Il Kordofan è ormai il nuovo epicentro del conflitto, con combattimenti intensi che coinvolgono città chiave come Babnusa, Kadugli e Dilling. Le RSF hanno imposto assedi serrati, mentre le SAF hanno intensificato le campagne aeree, spesso impiegando droni con effetti devastanti. Un raid su una scuola materna e un ospedale a Kalogi, nel Kordofan Meridionale, ha provocato la morte di almeno 116 persone, tra cui 46 bambini, segnando un tragico episodio della guerra. Inoltre, un attacco a una base logistica delle Nazioni Unite a Kadugli ha causato la morte di sei peacekeeper bangladesi, definito dal Segretario Generale Antonio Guterres come potenziale crimine di guerra.
L’accesso a el-Fasher, capitale del Darfur, è stato concesso per la prima volta a una squadra ONU dopo la sua caduta a ottobre. La città è stata descritta come una vera e propria “scena del crimine”, con evidenze di una campagna sistematica delle RSF per distruggere prove di atrocità, inclusi incendi di corpi e uccisioni di massa.
Collasso umanitario in Sudan
Le condizioni umanitarie in Sudan hanno raggiunto un livello critico. Le Nazioni Unite hanno annunciato un dimezzamento del loro appello per il 2026, riducendo i fondi disponibili a 23 miliardi di dollari a causa della stanchezza dei donatori. Il Programma Alimentare Mondiale ha avvertito che a partire da gennaio dovrà ridurre le razioni alimentari del 70%, mettendo a rischio milioni di persone già sull’orlo della fame.
L’International Rescue Committee ha inserito il Sudan al vertice della sua lista di emergenze per il 2026, sottolineando come la combinazione di conflitto, collasso economico e drastica diminuzione del supporto internazionale rappresenti una minaccia senza precedenti. Nel frattempo, la violenza sessuale continua a essere impiegata come arma di guerra: un rapporto della Strategic Initiative for Women in the Horn of Africa ha documentato quasi 1.300 casi, attribuiti per l’87% alle RSF, con gruppi non-arabi particolarmente colpiti.

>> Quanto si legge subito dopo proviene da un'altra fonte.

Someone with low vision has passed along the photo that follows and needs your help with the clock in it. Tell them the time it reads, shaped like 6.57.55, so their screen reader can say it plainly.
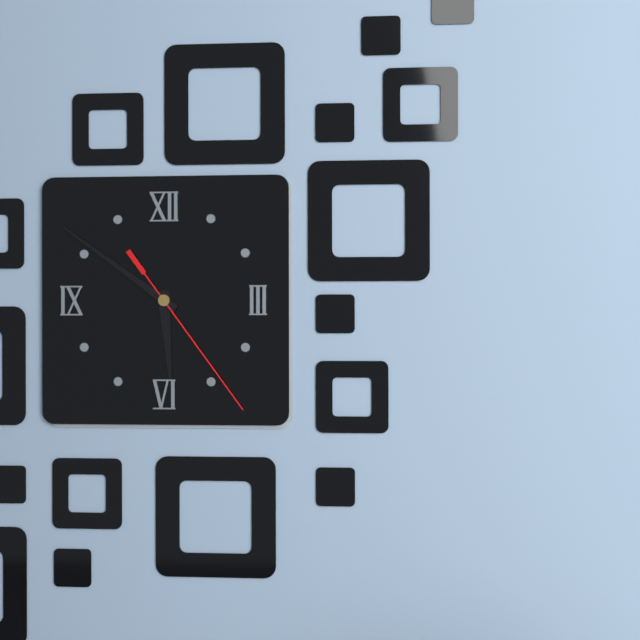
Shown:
5.51.24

La situazione sanitaria è disastrosa: UNICEF segnala che il 53% dei bambini esaminati nel Darfur Settentrionale soffre di malnutrizione acuta, e a Khartoum il 97% delle famiglie affronta carenze alimentari. Le autorità locali hanno iniziato a riesumare corpi da fosse improvvisate per trasferirli in cimiteri ufficiali, mentre l’Unione Europea ha lanciato un’operazione di “ponte aereo” per consegnare aiuti vitali nelle zone più isolate del Darfur, definito “uno dei luoghi più difficili da raggiungere al mondo”.
Dinamiche politiche e diplomatiche
Sul fronte diplomatico, le tensioni restano altissime. Il Primo Ministro Kamil Idris ha presentato al Consiglio di Sicurezza ONU un piano di pace che prevede il ritiro e lo smantellamento delle RSF, ma questa proposta è stata respinta come una “fantasia” dai leader delle Forze di Supporto Rapido. Il capo delle SAF, Abdel Fattah al-Burhan, ha rifiutato ogni compromesso, dichiarando che il conflitto si concluderà solo con la resa e lo smantellamento delle RSF.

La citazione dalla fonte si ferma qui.